Kearney Enrichment Council oversees the Kearney Downtown Revitalization Group and Firehouse Community Center. The center is home to an after-school program, SparkStudios; the Tech Cafe, which provides free use of computers connected to the internet while also offering lessons on how to use computers and internet-capable devices; and the Senior Social Club, where older community members can gather for games, events and free exercise programs.
The KEC also organizes various community events throughout the year in downtown including Magical Night: A Kearney Christmas, the annual Halloween bash and Movies in the Park in Lions Park.
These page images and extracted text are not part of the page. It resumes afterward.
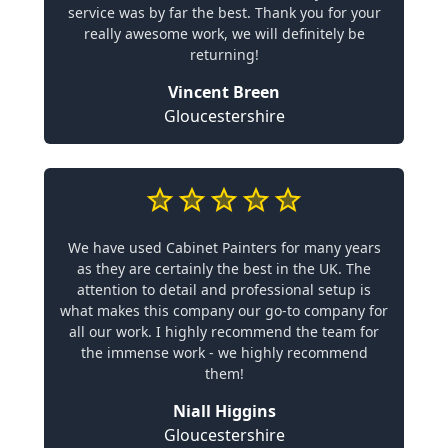
service was by far the best. Thank you for your
really awesome work, we will definitely be
returning!
Vincent Breen
Gloucestershire
We have used Cabinet Painters for many years
as they are certainly the best in the UK. The
attention to detail and professional setup is
what makes this company our go-to company for
all our work. I highly recommend the team for
the immense work - we highly recommend
them!
Niall Higgins
Gloucestershire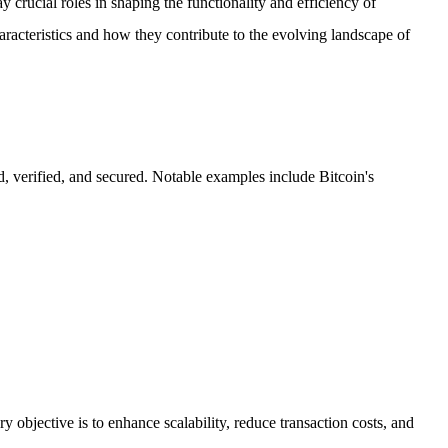
 crucial roles in shaping the functionality and efficiency of
aracteristics and how they contribute to the evolving landscape of
d, verified, and secured. Notable examples include Bitcoin's
y objective is to enhance scalability, reduce transaction costs, and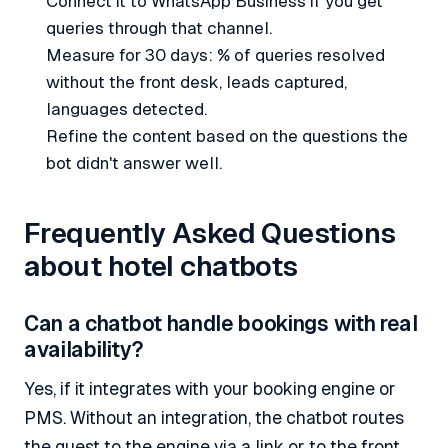
Connect it to WhatsApp Business if you get
queries through that channel.
Measure for 30 days: % of queries resolved
without the front desk, leads captured,
languages detected.
Refine the content based on the questions the
bot didn't answer well.
Frequently Asked Questions
about hotel chatbots
Can a chatbot handle bookings with real
availability?
Yes, if it integrates with your booking engine or
PMS. Without an integration, the chatbot routes
the guest to the engine via a link or to the front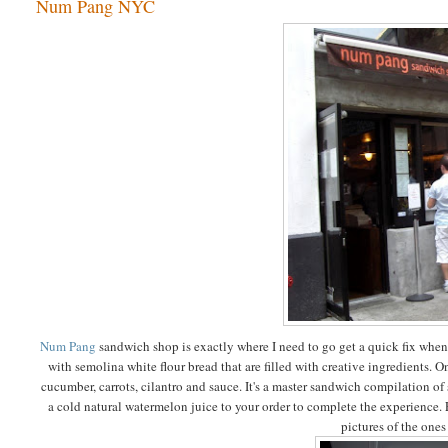
Num Pang NYC
Num Pang
sandwich shop is exactly where I need to go get a quick fix wh
with semolina white flour bread that are filled with creative ingredients. On
cucumber, carrots, cilantro and sauce. It's a master sandwich compilation of 
a cold natural watermelon juice to your order to complete the experience. Eat 
pictures of the ones 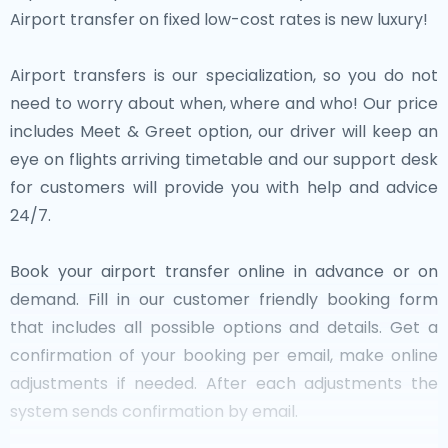
Airport transfer on fixed low-cost rates is new luxury!
Airport transfers is our specialization, so you do not
need to worry about when, where and who! Our price
includes Meet & Greet option, our driver will keep an
eye on flights arriving timetable and our support desk
for customers will provide you with help and advice
24/7.
Book your airport transfer online in advance or on
demand. Fill in our customer friendly booking form
that includes all possible options and details. Get a
confirmation of your booking per email, make online
adjustments if needed. After each adjustments the
system sends confirmation by email.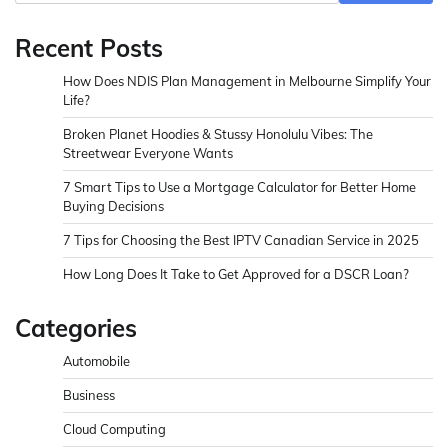
Recent Posts
How Does NDIS Plan Management in Melbourne Simplify Your
Life?
Broken Planet Hoodies & Stussy Honolulu Vibes: The
Streetwear Everyone Wants
7 Smart Tips to Use a Mortgage Calculator for Better Home
Buying Decisions
7 Tips for Choosing the Best IPTV Canadian Service in 2025
How Long Does It Take to Get Approved for a DSCR Loan?
Categories
Automobile
Business
Cloud Computing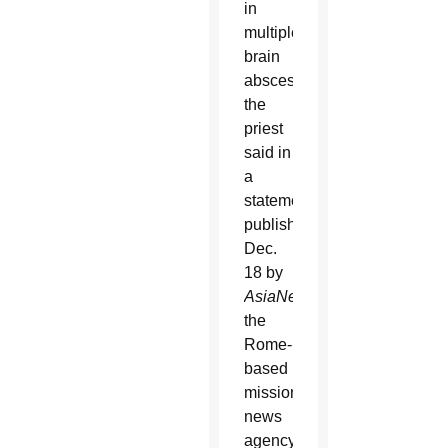
in
multiple
brain
abscesses,
the
priest
said in
a
statement
published
Dec.
18 by
AsiaNews
,
the
Rome-
based
missionary
news
agency.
The organization is also spearheaded a fundraising campaign to raise $300,000 for the Lions Park splashpad effort.
The splashpad campaign, Hamilton said, is something everyone at the enrichment council is excited about.
“Once that splashpad is done, it’s going to be a really great thing for our community,” he said, adding he also hopes to get to know people throughout the community and learn what programs they would like to see the KEC offer for families.
Enrichment Council Executive Director Jenny Hayes said it was critical to hire a program director so that person could oversee the Firehouse’s operations and oversee community events so she can direct more attention to the splashpad effort.
“It’s a wonderful opportunity for us to take some of the leaps we’ve been wanting to take and with more talent we can do those things,” she said.
Hamilton brings expertise in working with nonprofits such as youth organizations and food pantries and has master’s of business administration. He worked previously in Ottawa, Kansas, as director for a not-for-profit called Theology Action and Understanding.
“We were a high school-focused nonprofit that did theology engagement. We were really focused on helping poor kids in impoverished communities to come together and do fun activities like church camps or church camp weeks. It was a lot of fun. I did that for the last four or five years,” he said.
Hamilton said unlike those in corporate settings, he likes getting to use his business degree and experience for a different purpose.
“I’m looking forward to seeing what Kearney wants,” he said.